- **Brano da leggere**:
"""

Milano - Un destino comune unisce la Germania e la Lombardia: la volontà di ripresa di due delle aree strategiche della manifattura europea si scontra, dopo la crisi Covid, con un’altra minaccia: la guerra dei microprocessori, la battaglia fra Cina e Occidente nell’acquisto delle aziende e della produzione di quei piccoli oggettini in silicio, pieni di circuiti minuscoli, che sono il vero cuore della produzione industriale. Non c’è automobile, persino lavatrice, che non ne sia dotato. Vengono per la stragrande maggioranza prodotti in Oriente, ma vengono utilizzati qui. In particolare in Lombardia. E se non ci sono, il battito d’ali della farfalla cinese si trasforma in un uragano di ritardi nella produzione e cassa integrazione per i lavoratori. Tutto comincia alla fine della prima ondata del Covid.

"""

- **Descrizione del compito**: Riscrivi la parte del brano sui microprocessori compresa tra "Milano - Un" e "ondata del Covid.", estremi inclusi, mettendo "semiconduttori" al posto di "microprocessori". Le righe provengono da una fonte diversa da quella del brano.

- **Estratti dei dati**:
"""

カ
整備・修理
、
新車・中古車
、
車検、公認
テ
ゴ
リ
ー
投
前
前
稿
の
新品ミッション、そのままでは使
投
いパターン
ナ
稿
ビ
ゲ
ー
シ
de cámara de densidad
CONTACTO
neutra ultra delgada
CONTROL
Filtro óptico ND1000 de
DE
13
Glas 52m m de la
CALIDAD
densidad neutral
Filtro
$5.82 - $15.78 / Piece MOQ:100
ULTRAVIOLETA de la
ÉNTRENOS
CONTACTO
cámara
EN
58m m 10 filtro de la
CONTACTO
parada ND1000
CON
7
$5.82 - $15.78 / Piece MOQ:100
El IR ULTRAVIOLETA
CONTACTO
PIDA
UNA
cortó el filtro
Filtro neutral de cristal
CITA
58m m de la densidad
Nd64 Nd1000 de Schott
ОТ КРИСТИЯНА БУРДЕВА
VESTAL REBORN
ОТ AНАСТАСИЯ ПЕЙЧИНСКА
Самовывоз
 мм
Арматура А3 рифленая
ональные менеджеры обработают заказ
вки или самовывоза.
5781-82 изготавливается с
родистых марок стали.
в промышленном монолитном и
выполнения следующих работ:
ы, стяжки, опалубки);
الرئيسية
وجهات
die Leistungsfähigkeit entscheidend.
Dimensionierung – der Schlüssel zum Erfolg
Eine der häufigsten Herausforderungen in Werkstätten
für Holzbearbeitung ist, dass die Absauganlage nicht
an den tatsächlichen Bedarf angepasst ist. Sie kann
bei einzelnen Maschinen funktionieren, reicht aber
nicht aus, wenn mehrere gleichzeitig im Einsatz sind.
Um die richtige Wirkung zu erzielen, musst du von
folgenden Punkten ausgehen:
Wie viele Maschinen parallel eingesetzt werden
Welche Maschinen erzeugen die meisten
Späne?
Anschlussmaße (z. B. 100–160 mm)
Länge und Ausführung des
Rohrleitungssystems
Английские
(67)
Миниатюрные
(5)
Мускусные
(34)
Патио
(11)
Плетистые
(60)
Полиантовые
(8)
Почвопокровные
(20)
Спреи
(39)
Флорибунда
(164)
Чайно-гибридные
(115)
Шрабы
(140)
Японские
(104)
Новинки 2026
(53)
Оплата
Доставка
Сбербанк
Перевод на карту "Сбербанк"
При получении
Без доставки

"""

- **Risposta attesa**:
Milano - Un destino comune unisce la Germania e la Lombardia: la volontà di ripresa di due delle aree strategiche della manifattura europea si scontra, dopo la crisi Covid, con un’altra minaccia: la guerra dei semiconduttori, la battaglia fra Cina e Occidente nell’acquisto delle aziende e della produzione di quei piccoli oggettini in silicio, pieni di circuiti minuscoli, che sono il vero cuore della produzione industriale. Non c’è automobile, persino lavatrice, che non ne sia dotato. Vengono per la stragrande maggioranza prodotti in Oriente, ma vengono utilizzati qui. In particolare in Lombardia. E se non ci sono, il battito d’ali della farfalla cinese si trasforma in un uragano di ritardi nella produzione e cassa integrazione per i lavoratori. Tutto comincia alla fine della prima ondata del Covid.